You need to whip out that brain and wash it throughly in a very strong detergent.


" . . . only 35% of hybrid vehicle owners choose to purchase a hybrid again . . . [non-Prius owner] hybrid loyalty drops to less than 25%. "


We need better batteries



I was just reminding you of what an arrogant "expert" would tell you, don't get angry with me.


Alot of people oversold the benifits of hybrids and math challenged people bought them. When the bill came due they quickly learned they were loosing money.

alos normal cars simply are getting better.

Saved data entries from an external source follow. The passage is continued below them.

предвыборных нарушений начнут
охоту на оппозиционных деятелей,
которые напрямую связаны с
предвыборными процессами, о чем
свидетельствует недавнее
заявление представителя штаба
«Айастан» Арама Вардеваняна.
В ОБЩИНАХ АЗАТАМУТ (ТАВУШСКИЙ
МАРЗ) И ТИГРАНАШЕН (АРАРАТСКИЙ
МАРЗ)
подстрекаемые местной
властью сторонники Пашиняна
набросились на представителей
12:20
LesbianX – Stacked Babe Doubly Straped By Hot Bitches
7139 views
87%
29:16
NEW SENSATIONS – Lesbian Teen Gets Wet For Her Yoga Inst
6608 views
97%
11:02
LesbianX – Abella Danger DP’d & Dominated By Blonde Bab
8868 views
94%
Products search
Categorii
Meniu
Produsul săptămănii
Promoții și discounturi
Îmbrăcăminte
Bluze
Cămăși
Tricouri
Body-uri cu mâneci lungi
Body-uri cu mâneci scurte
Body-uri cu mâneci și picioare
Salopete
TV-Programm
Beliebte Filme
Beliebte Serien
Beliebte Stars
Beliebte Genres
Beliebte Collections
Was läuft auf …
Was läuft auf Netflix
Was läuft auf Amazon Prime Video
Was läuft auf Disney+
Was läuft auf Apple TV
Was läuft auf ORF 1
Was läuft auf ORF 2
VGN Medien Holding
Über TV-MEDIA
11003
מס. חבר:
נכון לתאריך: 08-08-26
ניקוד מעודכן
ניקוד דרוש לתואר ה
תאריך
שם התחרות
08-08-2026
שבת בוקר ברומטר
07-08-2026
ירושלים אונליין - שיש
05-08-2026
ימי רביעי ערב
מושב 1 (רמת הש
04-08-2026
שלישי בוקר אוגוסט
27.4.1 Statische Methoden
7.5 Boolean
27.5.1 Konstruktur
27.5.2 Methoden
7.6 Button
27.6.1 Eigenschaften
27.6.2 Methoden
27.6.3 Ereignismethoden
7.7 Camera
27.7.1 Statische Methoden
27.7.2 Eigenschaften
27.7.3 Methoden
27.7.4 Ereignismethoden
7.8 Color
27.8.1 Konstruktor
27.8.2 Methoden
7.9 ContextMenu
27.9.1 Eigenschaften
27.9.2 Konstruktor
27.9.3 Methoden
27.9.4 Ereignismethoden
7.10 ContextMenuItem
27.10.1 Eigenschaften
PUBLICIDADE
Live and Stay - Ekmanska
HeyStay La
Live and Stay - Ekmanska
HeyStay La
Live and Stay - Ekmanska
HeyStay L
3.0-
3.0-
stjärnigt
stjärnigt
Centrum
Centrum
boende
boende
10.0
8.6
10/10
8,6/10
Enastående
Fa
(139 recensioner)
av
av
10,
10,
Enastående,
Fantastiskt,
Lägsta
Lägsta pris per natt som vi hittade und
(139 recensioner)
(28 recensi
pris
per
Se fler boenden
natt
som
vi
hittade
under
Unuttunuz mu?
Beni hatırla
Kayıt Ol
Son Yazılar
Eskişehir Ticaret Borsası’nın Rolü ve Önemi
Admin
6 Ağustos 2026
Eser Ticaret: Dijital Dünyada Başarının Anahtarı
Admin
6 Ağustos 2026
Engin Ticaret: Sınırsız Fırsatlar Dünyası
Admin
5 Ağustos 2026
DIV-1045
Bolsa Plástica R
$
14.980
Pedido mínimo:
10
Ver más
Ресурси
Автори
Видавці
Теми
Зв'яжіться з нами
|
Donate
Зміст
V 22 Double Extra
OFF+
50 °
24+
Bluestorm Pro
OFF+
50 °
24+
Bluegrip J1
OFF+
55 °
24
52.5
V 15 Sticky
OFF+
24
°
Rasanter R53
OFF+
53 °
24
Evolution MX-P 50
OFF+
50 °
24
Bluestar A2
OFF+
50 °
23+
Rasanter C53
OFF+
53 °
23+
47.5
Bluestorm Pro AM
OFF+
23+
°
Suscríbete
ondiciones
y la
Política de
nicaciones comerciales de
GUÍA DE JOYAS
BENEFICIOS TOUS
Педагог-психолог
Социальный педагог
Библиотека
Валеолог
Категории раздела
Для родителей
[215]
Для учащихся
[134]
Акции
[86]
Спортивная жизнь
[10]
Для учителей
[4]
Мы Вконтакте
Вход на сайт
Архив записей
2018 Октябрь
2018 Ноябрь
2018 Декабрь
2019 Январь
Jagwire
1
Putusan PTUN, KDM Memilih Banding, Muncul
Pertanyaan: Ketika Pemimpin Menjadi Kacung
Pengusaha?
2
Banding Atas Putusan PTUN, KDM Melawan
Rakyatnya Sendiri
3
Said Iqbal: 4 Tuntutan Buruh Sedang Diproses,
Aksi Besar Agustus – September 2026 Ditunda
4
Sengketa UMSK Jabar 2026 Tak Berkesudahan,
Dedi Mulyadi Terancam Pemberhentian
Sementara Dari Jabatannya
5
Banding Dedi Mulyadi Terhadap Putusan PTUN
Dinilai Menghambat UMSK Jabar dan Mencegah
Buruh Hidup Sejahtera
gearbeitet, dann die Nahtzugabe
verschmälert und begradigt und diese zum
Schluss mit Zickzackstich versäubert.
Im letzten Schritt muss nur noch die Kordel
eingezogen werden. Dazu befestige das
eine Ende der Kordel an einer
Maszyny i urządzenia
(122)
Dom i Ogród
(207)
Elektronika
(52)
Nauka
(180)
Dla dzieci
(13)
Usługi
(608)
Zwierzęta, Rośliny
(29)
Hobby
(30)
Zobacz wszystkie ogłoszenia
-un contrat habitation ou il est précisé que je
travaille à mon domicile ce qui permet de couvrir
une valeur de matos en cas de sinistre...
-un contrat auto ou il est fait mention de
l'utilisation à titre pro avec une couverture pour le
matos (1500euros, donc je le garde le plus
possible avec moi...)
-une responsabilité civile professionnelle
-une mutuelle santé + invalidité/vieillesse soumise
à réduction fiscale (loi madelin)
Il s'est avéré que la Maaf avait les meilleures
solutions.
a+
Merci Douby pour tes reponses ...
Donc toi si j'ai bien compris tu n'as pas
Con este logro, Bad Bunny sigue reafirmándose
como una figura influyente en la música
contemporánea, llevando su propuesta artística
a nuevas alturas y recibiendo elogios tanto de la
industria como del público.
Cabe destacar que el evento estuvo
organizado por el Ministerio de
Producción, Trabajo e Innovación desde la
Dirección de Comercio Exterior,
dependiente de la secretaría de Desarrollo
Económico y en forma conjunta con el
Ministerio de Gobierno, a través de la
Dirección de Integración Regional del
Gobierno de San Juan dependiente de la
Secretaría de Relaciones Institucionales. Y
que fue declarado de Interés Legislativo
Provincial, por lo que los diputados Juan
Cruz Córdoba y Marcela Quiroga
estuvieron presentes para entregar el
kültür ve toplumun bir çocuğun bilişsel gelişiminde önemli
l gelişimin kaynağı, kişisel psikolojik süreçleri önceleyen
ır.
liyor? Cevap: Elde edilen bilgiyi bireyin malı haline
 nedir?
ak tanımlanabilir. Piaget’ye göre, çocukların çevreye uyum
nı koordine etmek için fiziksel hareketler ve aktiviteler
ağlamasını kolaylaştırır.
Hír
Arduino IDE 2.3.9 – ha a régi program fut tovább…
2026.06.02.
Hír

SJC - Just pulling your leg...

I bought a new 2004 Honda Civic Hybrid and traded it for a 2006 two years later. AWD came along and I decided that would be the answer to getting around in the snow and ice of far west Wyoming.

Some apparently suitable non-hybrids are just over the horizon. I was happy to be rid of an Isuzu diesel truck about 30 years ago, but I would be willing to re-evaluate diesels again. Good cold starting would be a requirement.


The taxation on diesel varies across Europe - in some places it is noticeably cheaper, in others, more or less the same.
In Ireland it is about 3% lower (at e1.60/litre).
72 % of new cars in Ireland are diesel - no one would buy anything > 1.6 litres in gasoline - the resale values are awful.
(This happened very quickly - in 2008 only 32% of new cars were diesel, due to changes in car purchase tax).
A lot of <= 1L gasoline cars are sold, but this has relaxed as the tax bands are now based on CO2 / km (and people can go to 1.2 - 1.3 while remaining in the > 120 gms tax band).

The CO2 taxation was a policy of the green party, which seem to be more interested in global rather than local air quality.
One useful outcome of this policy is that we now have a substantial proportion of the car population that can get >= 50mpg (uk). This means that petrol at 1.65 / litre causes less grief than it might have 5 years ago.

So Ireland has made good tax choices and prepared the country for expensive oil now and in the future. It takes 10-15 years to turn over a car population, so you better start doing it sooner rather than later.


We have a somewhat similar situation in Sweden, about 2/3 of the sales is diesel for the moment. About 10 years ago, it was less than 10%.


I think a two cylinder horizontally opposed diesel genset is a great idea. With an EREV design, the engine can be whatever does the job and is efficient.

The engine no longer has to pull through the rev range, gear changes and load variations, it can just pull the torque and horsepower required by the large alternator to charge the batteries.


NOW - If we can just convince half a million others in the automobile manufacturing business ...


I'd say the 2-cylinder opposed air-cooled diesel would be great, IF it could meet emissions.  That seems to be where the difficulties are.  The auto industry seems to think that liquid cooling is the only way to maintain clearances so that e.g. oil loss rates are acceptable, and I can't say they're wrong.

Fiat's 2-cylinder liquid-cooled inline turbo GDI seems to be doing a pretty good job, emissions and everything.